2. Power Supply Lines
Design the PCB layout pattern to provide low impedance supply lines. Separate the ground and supply lines of the
digital and analog blocks to prevent noise in the ground and supply lines of the digital block from affecting the analog
block. Furthermore, connect a capacitor to ground at all power supply pins. Consider the effect of temperature and
aging on the capacitance value when using electrolytic capacitors.
3. Ground Voltage
Ensure that no pins are at a voltage below that of the ground pin at any time, even during transient condition.
4. Ground Wiring Pattern
When using both small-signal and large-current ground traces, the two ground traces should be routed separately but
connected to a single ground at the reference point of the application board to avoid fluctuations in the small-signal
ground caused by large currents. Also ensure that the ground traces of external components do not cause variations
on the ground voltage. The ground lines must be as short and thick as possible to reduce line impedance.
5. Thermal Consideration
Should by any chance the power dissipation rating be exceeded the rise in temperature of the chip may result in
deterioration of the properties of the chip. In case of exceeding this absolute maximum rating, increase the board size
and copper area to prevent exceeding the Pd rating.
6. Recommended Operating Conditions
These conditions represent a range within which the expected characteristics of the IC can be approximately obtained.
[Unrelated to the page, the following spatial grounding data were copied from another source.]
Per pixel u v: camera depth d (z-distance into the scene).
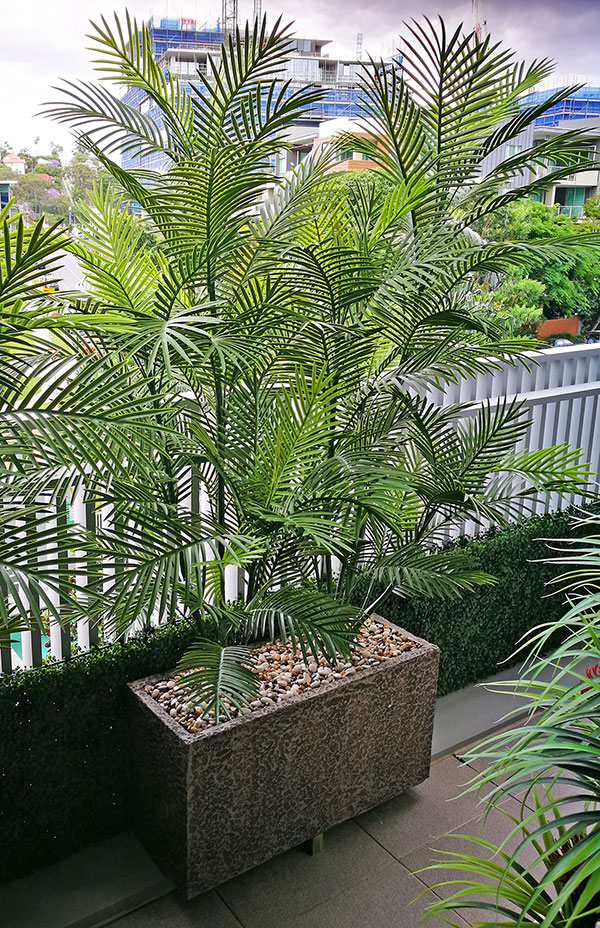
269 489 2.02
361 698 2.28
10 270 1.38
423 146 2.20
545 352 3.71
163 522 1.84
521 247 2.12
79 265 2.10
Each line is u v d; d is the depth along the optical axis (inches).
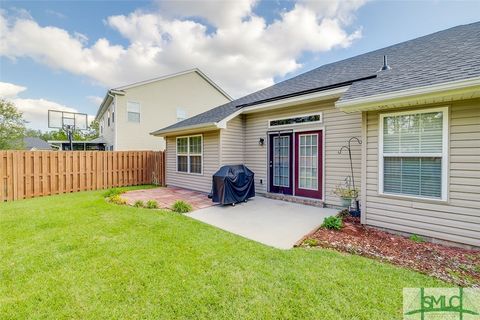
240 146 343.6
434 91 139.5
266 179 318.7
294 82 344.5
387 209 178.1
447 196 152.3
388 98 156.5
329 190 255.3
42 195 326.3
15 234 163.8
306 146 277.3
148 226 183.6
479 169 141.8
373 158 184.4
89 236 160.6
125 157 425.1
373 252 138.9
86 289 100.2
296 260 127.1
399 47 301.6
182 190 375.9
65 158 350.9
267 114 316.8
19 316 84.4
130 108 557.9
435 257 132.4
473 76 127.0
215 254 134.5
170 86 628.4
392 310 86.4
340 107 181.3
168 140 428.5
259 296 95.1
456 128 149.0
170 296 95.4
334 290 98.4
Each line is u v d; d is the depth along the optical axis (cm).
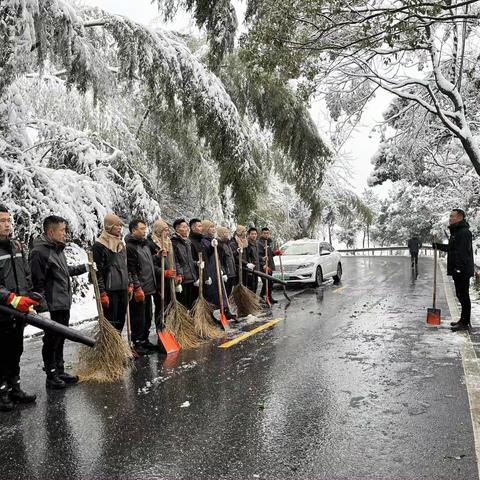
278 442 392
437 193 3134
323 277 1588
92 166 1316
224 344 743
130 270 684
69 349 747
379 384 531
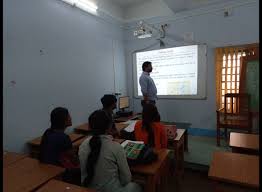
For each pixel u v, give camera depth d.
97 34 3.98
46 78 2.91
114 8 4.47
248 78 3.70
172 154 2.43
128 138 2.38
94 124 1.52
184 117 4.50
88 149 1.53
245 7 3.71
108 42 4.34
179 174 2.66
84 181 1.51
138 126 2.21
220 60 4.00
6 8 2.38
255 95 3.63
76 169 1.83
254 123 3.64
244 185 1.28
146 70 3.91
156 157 1.75
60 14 3.12
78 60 3.49
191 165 2.96
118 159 1.48
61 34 3.14
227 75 3.98
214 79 4.12
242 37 3.79
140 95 4.92
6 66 2.39
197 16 4.14
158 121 2.18
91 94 3.82
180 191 2.48
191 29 4.23
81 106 3.57
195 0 4.06
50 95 2.97
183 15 4.25
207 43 4.11
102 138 1.53
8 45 2.41
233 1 3.77
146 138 2.13
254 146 1.93
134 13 4.76
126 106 4.46
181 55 4.39
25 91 2.62
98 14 3.93
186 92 4.42
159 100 4.73
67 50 3.26
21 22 2.55
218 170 1.44
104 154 1.47
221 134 3.96
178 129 2.87
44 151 1.83
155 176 1.62
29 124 2.68
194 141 3.89
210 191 2.48
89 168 1.46
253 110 3.64
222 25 3.93
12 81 2.46
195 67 4.28
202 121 4.32
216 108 4.13
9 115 2.44
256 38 3.67
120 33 4.79
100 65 4.08
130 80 5.04
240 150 1.95
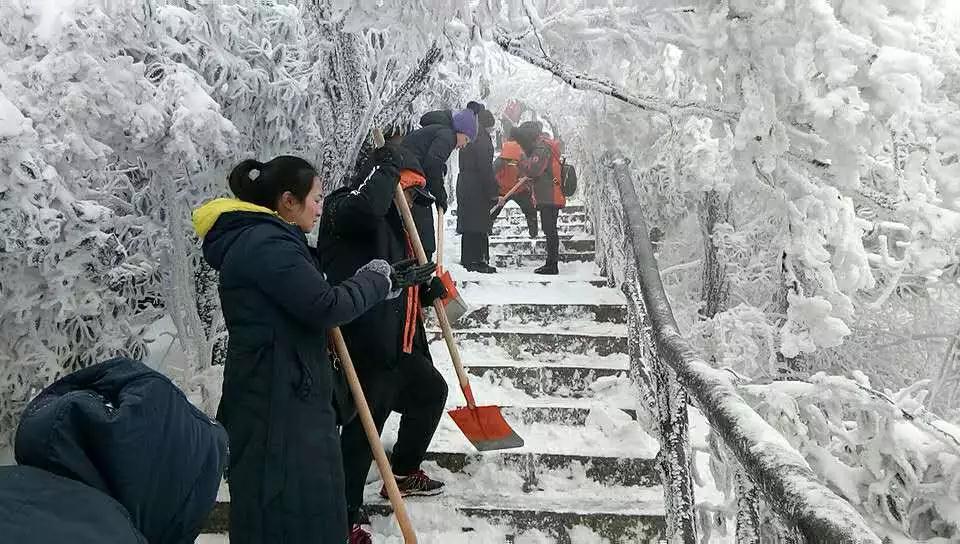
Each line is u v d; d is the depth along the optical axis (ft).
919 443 6.61
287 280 6.11
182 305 11.18
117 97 8.15
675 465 7.01
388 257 8.61
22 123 7.24
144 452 2.66
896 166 6.79
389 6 8.13
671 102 7.38
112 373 2.90
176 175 9.95
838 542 3.09
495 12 8.28
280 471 6.15
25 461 2.61
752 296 14.49
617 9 7.91
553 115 20.47
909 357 12.66
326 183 11.60
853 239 6.81
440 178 11.12
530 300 14.30
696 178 12.03
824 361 13.01
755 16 6.31
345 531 6.54
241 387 6.26
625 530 8.70
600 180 16.60
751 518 4.76
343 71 11.32
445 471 9.90
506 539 8.80
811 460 7.07
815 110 6.17
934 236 6.59
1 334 8.72
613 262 15.60
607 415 10.69
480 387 12.03
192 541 2.95
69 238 8.16
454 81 19.19
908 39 6.09
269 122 11.16
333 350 7.98
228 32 10.41
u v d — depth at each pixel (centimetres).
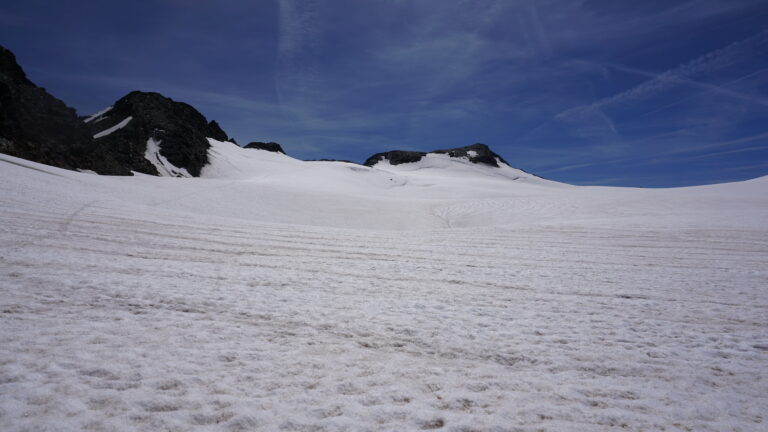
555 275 1030
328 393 359
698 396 383
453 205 4622
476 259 1287
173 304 613
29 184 2209
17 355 394
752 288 895
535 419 332
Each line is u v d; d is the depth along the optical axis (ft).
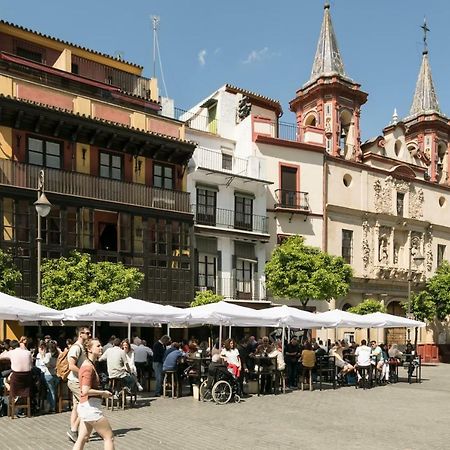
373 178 129.29
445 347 139.03
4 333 71.72
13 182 72.23
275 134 124.98
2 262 64.23
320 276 95.66
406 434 36.29
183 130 94.38
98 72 94.17
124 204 82.64
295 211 111.04
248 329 100.07
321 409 47.19
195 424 38.52
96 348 28.30
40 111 75.92
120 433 35.12
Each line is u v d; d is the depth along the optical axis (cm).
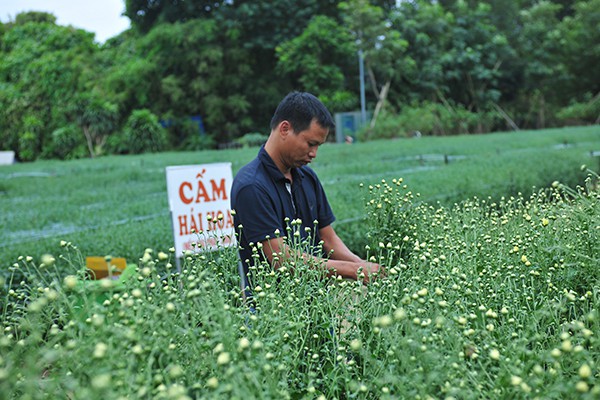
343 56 3609
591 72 3994
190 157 2128
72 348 138
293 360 167
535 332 170
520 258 219
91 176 1589
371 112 3491
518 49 4144
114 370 136
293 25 3569
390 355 154
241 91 3669
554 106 4169
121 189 1235
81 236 652
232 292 184
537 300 202
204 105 3550
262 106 3681
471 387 152
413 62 3406
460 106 3753
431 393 148
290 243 231
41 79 3838
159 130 3372
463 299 191
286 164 258
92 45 4103
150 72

The electrical characteristics are guaranteed under the conditions of each parameter.
7. Inrush Current
When power is first supplied to the IC, it is possible that the internal logic may be unstable and inrush current may flow
instantaneously due to the internal powering sequence and delays, especially if the IC has more than one power
supply. Therefore, give special consideration to power coupling capacitance, power wiring, width of ground wiring, and
routing of connections.
8. Operation Under Strong Electromagnetic Field
Operating the IC in the presence of a strong electromagnetic field may cause the IC to malfunction.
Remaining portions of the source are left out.